Both margins (gross and operating) should be consistent over time. Consistency means that the company has a handle on its pricing and expenses, which points to the possibility that past performance could be replicated in the future. Again, I am evaluating recommended stocks so I am generally more optimistic than I might be if I was simply vetting random selections. And my goal going forward is to apply even greater scrutiny to investment possibilities.

Balance Sheet

When I look at the balance sheet, I hone in on these items in particular:

  • Assets
    • Cash
    • Net Receivables
    • Inventory
    • Property, Plant, & Equipment after Depreciation
  • Liabilities
    • Current Liabilities
    • Long Term Debt
    • Total Liabilities

My main goal in looking at balance sheet items is to identify unusual movements. Typically, I like to see consistency or change that makes sense for a growing company. For example, inventory may increase to support sales growth; but too much inventory may mean that there’s a slowdown in sales or a problem in predicting and servicing demand.

An increase in receivables (what customers owe the business) may make sense when there’s a corresponding increase in current liabilities (outstanding bills). But long delays in collecting payments from customers that result in unusually high receivables, or similar delays that prevent the company from making timely payments to vendors could mean trouble.

Cash Flow

Cash flow represents the lifeblood of a business. Unlike other types of financial statements, cash flow tells the truth about the health of the business and indicates its long-term prospects.

No matter what story a company tells its shareholders, cash flow typically reveals how good (or bad) the business is being managed. If cash flow is steady and positive, then the company is operating smoothly. But if cash isn’t flowing, then something is wrong.

There are three main components to cash flow:

  • Operating Cash Flow — what the company generates in cash from its main operations
  • Capital Expenditures — money invested in the business in capital projects such as the acquisition of property or construction of facilities
  • Free Cash Flow — operating cash flow less capital outlays

There are two ways to think about capital expenditures. One is that capital projects are investments in the company’s future, which should enable the firm to generate greater income. On the other hand, capital projects can be a perpetual drain on the company’s cash.

The value of a company (and its stock price per share) can be calculated using the present value of expected streams of cash flow, which can be determined by applying growth projections to current cash flow. This method of valuation is called the discounted cash flow (DCF) method.

How to Analyze Financial Information

I use the information I’ve gathered and reviewed to assess the current condition of a company. This financial data can also be useful to determine a company’s value and calculate the price that the stock may be worth.
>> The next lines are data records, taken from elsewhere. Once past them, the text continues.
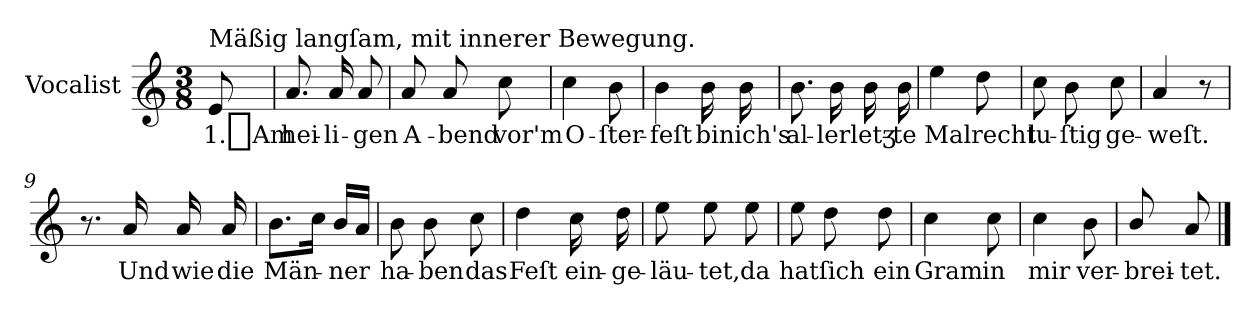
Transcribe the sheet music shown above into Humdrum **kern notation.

**kern	**text
*part1	*part1
*staff1	*staff1
*I"Vocalist	*
*clefG2	*
*k[]	*
*a:	*
*M3/8	*
=	=
!LO:TX:a:t=Mäßig langſam, mit innerer Bewegung.	!
8e	1._Am
=1	=1
8.a	hei-
16a	-li-
8a	-gen
=2	=2
8a	A-
8a	-bend
8cc	vor'm
=3	=3
4cc	O-
8b	-ſter-
=4	=4
4b	-feſt
16b	bin
16b	ich's
=5	=5
8.b	al-
16b	-lerletʒ-
16b	.
16b	-te
=6	=6
4ee	Mal
8dd	recht
=7	=7
8cc	lu-
8b	-ſtig
8cc	ge-
=8	=8
4a	-weſt.
8r	.
=9	=9
8.r	.
16a	Und
16a	wie
16a	die
=10	=10
8.bL	Män-
16ccJk	.
16bLL	-ner
16aJJ	.
=11	=11
8b	ha-
8b	-ben
8cc	das
=12	=12
4dd	Feſt
16cc	ein-
16dd	-ge-
=13	=13
8ee	-läu-
8ee	-tet,
8ee	da
=14	=14
8ee	hat
8dd	ſich
8dd	ein
=15	=15
4cc	Gram
8cc	in
=16	=16
4cc	mir
8b	ver-
=17	=17
8b/	-brei-
8a	-tet.
==	==
*-	*-
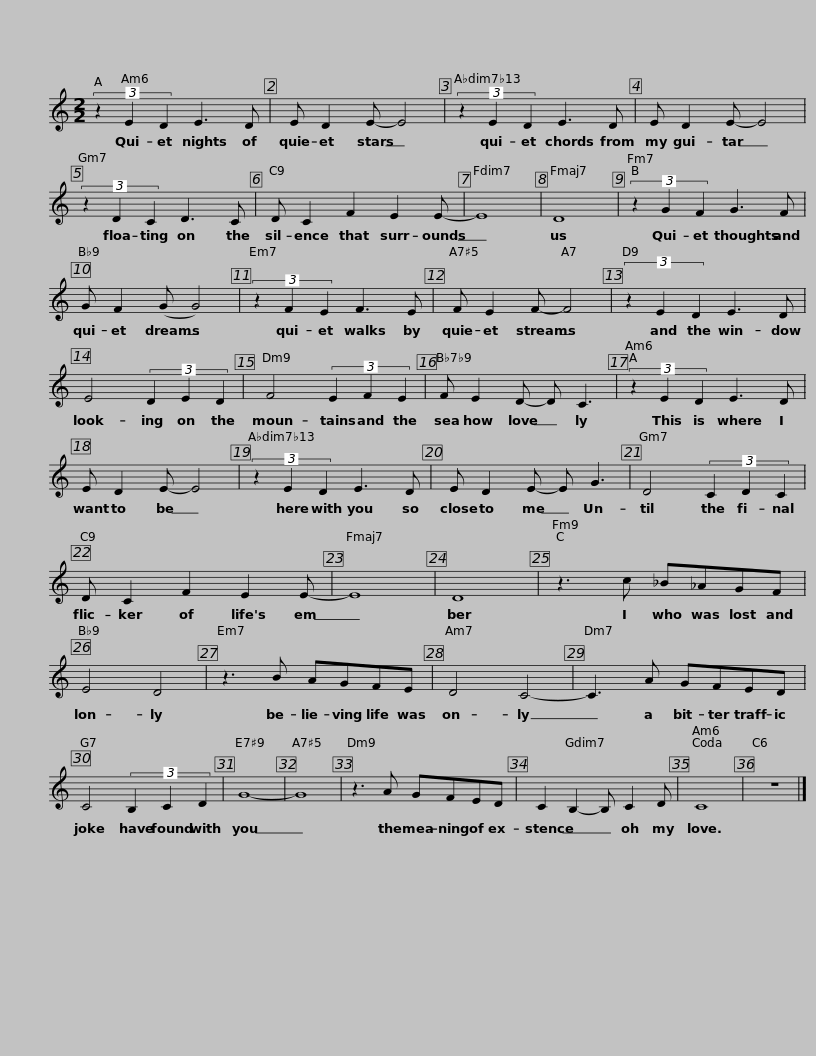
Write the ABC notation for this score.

X:1
L:1/8
M:2/2
I:linebreak $
K:C
V:1 treble
V:1
 (3z2 E2 D2 E3 D | E D2 E- E4 | (3z2 E2 D2 E3 D | E D2 E- E4 | (3z2 D2 C2 D3 C |$ %5
 D C2 F2 E2 E- | E8 | D8 | (3z2 G2 F2 G3 F |$ G F2 (G G4) | %10
 (3z2 F2 E2 F3 E | F E2 F- F4 | (3z2 E2 D2 E3 D | E4 (3D2 E2 D2 |$ F4 (3E2 F2 E2 | %15
 F E2 D- D C3 | (3z2 E2 D2 E3 D | E D2 E- E4 | (3z2 E2 D2 E3 D |$ E D2 E- E G3 | %20
 D4 (3C2 D2 C2 | D C2 F2 E2 E- | E8 | D8 |$ z3 c _B_AGF | %25
 E4 D4 | z3 B AGFE | D4 C4- | C3 A GFED |$ C4 (3B,2 C2 D2 | %30
 G8- | G8 | z3 A GFED | C2 B,2- B, C2 D | C8 | %35
 z8 |] %36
The basic steps that I take:

  • gauge the growth rate by looking at the growth of sales, income, and cash flow along with the strength and steadiness of profit margins
  • review the balance sheet to see how the company is managing its cash, controlling its inventory, borrowing money, etc.
  • determine the present value of future cash flow (up to 10 years) using a growth rate (plus considering a discount rate that I could earn in the general market)
  • assign a company value (based on my calculations) and divide that amount by the number of outstanding shares to determine a per-share price that I believe is fair

That’s it.

I can (and most likely should) add more to my evaluation. But this process can be a good starting point to consider the financial fundamentals of a business and establish its value.

How do you evaluate stocks? Do you look at financial statements or other statistics?